House to draft two bills as lawmaking duty falters
The Jakarta Post, Jakarta
The House of Representatives has been criticized of late for not moving fast enough on its lawmaking duties, due to the fact that it has not passed a single law in nearly a year since its 550 members were installed.
At a plenary session on Tuesday, the House announced two more bills that were ready for deliberation -- on protection of witnesses and victims of violence, and on an ombudsman -- after all 10 factions agreed that the House would use its right to draft the two bills.
Those two follow four other bills that the House has declared ready to be, or are currently being, deliberated on with the government -- on revision of the 2005 state budget, on disaster mitigation, on a religious court and on teacher welfare.
The House's much-hyped National Legislation Program, which lists prioritized bills, also seems to have been useless; a sad irony because it was created for the express purpose of keeping the House on track with legislation targets, after the last group of legislators had similar problems.
The program lists 284 bills to be completed during the 2005- 2009 period. For this year alone, the program sets a target of 55 completed bills.
Aside from the first six, five more bills have been drafted by lawmakers and are waiting for authorization from a House plenary session. They are on the presidency, the state ministries, a military court, citizenship and free access to public information.
After a bill makes it through a plenary session, a copy is sent to the President who later appoints a ministry as the House's partner in the deliberation.
This appointment, quite often, is one of the reasons it takes a longer time to start the deliberation due to lengthy bureaucratic processes.
House Speaker Agung Laksono has said the House would strive to meet the specified target although he failed to elaborate.
They started off poorly after being sworn in October last year due to bitter political bickering among lawmakers grouped into two rival camps vying for commission seats and leaving all deliberations stalled for months.
House legislation body chairman Muhammad A.S. Hikam said that the chances were remote that the 55 bills would be passed this year.

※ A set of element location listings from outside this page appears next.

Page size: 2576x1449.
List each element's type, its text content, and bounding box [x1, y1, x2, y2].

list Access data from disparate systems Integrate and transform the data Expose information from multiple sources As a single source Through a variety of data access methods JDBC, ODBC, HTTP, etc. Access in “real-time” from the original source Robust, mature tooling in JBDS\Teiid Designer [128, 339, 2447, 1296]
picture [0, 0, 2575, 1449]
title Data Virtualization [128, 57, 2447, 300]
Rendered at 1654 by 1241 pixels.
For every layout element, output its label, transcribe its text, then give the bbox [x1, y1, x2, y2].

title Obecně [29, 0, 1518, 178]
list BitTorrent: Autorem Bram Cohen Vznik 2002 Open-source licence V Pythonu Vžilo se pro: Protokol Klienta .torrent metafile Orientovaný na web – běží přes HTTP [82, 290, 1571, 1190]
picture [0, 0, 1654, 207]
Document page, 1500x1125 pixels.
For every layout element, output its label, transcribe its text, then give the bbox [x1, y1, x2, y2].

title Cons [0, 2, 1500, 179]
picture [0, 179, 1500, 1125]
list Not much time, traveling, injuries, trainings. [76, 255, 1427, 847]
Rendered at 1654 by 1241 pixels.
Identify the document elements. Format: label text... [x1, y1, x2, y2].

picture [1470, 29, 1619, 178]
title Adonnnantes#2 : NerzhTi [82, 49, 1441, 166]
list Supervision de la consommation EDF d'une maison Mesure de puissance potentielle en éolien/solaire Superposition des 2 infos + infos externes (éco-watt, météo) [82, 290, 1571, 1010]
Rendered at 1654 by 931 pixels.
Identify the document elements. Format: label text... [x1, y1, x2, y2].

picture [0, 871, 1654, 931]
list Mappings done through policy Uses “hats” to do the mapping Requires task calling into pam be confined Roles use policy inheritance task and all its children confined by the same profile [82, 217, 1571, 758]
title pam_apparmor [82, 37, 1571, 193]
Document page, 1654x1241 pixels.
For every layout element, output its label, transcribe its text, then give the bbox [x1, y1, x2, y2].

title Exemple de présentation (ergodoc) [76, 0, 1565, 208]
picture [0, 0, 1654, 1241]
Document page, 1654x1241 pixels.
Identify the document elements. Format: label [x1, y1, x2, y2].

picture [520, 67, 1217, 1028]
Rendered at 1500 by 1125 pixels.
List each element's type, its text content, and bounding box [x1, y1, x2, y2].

He transferred the blame, however, to the House commissions and the government, saying they were the ones tasked with deliberation.
He said the two parties seemed to be waiting for each other to come up with drafts first. He was quick to add, though, that this situation did not mean that having a legislation program was useless.
Poor track records are indeed nothing new for the House. As if to add insult to the injury, a number of dubious articles in many laws have also ended up being revised or annulled by the Constitutional Court.
Many were annulled after judges ruled that they were either in conflict with other regulations or just plain unconstitutional.
On the latest two bills, all House factions believed the two were crucial for creating a clean judicial system and good governance.
A law on the protection of witnesses and victims of violence is seen as essential to provide safety assurances for people who are often intimidated, especially in serious cases such as gross human rights violations and corruption.
While an ombudsman law was thought to be a prerequisite to give the Ombudsman Commission a stronger legal base, not only to take public complaints, but also to do help reform the courts and judges.